— begin Document extract —

-1

I'm making a sorting algorithm in C++ that gets data from a binary file. The file only contains unsigned int and the first 4byte of the file show the number of elements it has. Next 4byte chunks has the unsigned integer gotta be sorted.

    ifstream ifs(INPUT_FILE_NAME,ios::binary);
    ifs.seekg(0,ifs.end);
    int N=0;
    N=(int)ifs.tellg();
    vector<unsigned int> buf(N / sizeof(unsigned int));// reserve space for N/4 unsigned int
    ifs.read(reinterpret_cast<char*>(buf.data()), buf.size()*sizeof(unsigned int)); // char==byte

I referenced a question "how to efficiently read a binary file into a vector C++", So, I tried to get bin file exactly into the vector. But I have no idea how to deal with it. I tried to cast char into uint but it didn't work. Can you give me a hint to make it?

  • 2
    Also, since you are using the first 4 bytes of the file to provide the number of integers, you should rely on it for the size of the vector (you could double check with the file size) and skip it before adding the elements to the vector. Having the number of elements as the first value in the vector is counter productive as your first operation would be to remove it which would copy the whole vector. – Alex Apr 11 '23 at 20:43
  • 1
    You don't really need a count, if you trust the size of the file. – Paul Sanders Apr 11 '23 at 20:44
  • 1
    And you trust seek and tell to be implemented in a normal fashion. All they actually offer is the ability to return to a point in a stream, so you can get some deviant implementations that cannot be used to compute the size of a file. Don't know if I've seen one in the wild, though. – user4581301 Apr 11 '23 at 20:46
  • Thank you! Ill try getting first 4bytes! – AmiablePrism30 Apr 11 '23 at 20:49
  • 2
    For getting the file size, if you have C++17, there is this: https://en.cppreference.com/w/cpp/filesystem/file_size – Paul Sanders Apr 11 '23 at 20:50
  • Stackoverflow usage note: Avoid writing "It doesn't work" without describing how the behaviour you got deviated from the behaviour you expected. – user4581301 Apr 11 '23 at 20:51
  • Did you check that `unsigned int` is 32 bits on your system? Always worth validating. – Martin York Apr 11 '23 at 22:49

1 Answers1

2

You are seeking ifs to the end of the file, but you forgot to seek it back to the beginning before calling read(), so there is nothing for read() to read. You need that 2nd seek, eg:

ifstream ifs(INPUT_FILE_NAME,ios::binary);

ifs.seekg(0, ifs.end);
size_t N = ifs.tellg();
ifs.seekg(0, ifs.beg); // <-- ADD THIS!

— end Document extract —
— begin Stored rows —

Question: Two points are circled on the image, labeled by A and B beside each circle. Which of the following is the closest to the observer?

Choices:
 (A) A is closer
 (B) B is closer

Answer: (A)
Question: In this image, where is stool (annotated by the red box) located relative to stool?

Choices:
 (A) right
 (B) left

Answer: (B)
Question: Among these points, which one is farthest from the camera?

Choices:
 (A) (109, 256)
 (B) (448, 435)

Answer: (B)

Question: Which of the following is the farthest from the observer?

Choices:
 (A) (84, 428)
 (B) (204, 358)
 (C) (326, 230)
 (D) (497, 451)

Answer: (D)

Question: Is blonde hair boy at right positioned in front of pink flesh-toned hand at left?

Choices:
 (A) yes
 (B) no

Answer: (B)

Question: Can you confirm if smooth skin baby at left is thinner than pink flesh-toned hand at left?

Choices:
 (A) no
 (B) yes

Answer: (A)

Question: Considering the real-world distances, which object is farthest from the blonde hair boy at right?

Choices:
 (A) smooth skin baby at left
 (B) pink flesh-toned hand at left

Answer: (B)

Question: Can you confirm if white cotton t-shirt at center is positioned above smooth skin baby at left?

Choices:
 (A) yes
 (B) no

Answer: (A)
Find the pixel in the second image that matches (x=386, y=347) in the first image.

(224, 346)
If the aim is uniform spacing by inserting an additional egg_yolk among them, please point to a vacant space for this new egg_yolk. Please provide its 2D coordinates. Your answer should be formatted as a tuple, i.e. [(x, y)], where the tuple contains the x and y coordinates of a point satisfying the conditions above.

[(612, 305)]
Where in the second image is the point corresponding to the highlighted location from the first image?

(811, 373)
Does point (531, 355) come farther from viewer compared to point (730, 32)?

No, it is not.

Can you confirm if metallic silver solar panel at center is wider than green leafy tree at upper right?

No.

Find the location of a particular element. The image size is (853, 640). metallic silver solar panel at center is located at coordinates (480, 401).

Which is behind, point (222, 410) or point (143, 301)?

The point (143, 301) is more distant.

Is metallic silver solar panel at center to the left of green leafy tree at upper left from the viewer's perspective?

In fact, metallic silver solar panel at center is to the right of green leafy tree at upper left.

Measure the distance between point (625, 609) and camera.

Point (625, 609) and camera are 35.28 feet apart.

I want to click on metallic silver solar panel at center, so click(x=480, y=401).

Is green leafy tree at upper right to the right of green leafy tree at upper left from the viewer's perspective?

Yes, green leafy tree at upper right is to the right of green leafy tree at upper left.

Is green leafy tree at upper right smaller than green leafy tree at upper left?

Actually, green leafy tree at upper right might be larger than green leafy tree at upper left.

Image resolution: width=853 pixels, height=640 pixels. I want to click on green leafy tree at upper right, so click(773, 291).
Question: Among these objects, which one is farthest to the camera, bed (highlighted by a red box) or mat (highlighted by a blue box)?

— end Stored rows —

» Given problem: In the discussion of reading a binary file into a C++ vector, why does the reply say read() finds nothing to read?

» Problem solution: The stream is moved to the end of the file and never moved back to the beginning before read() is called.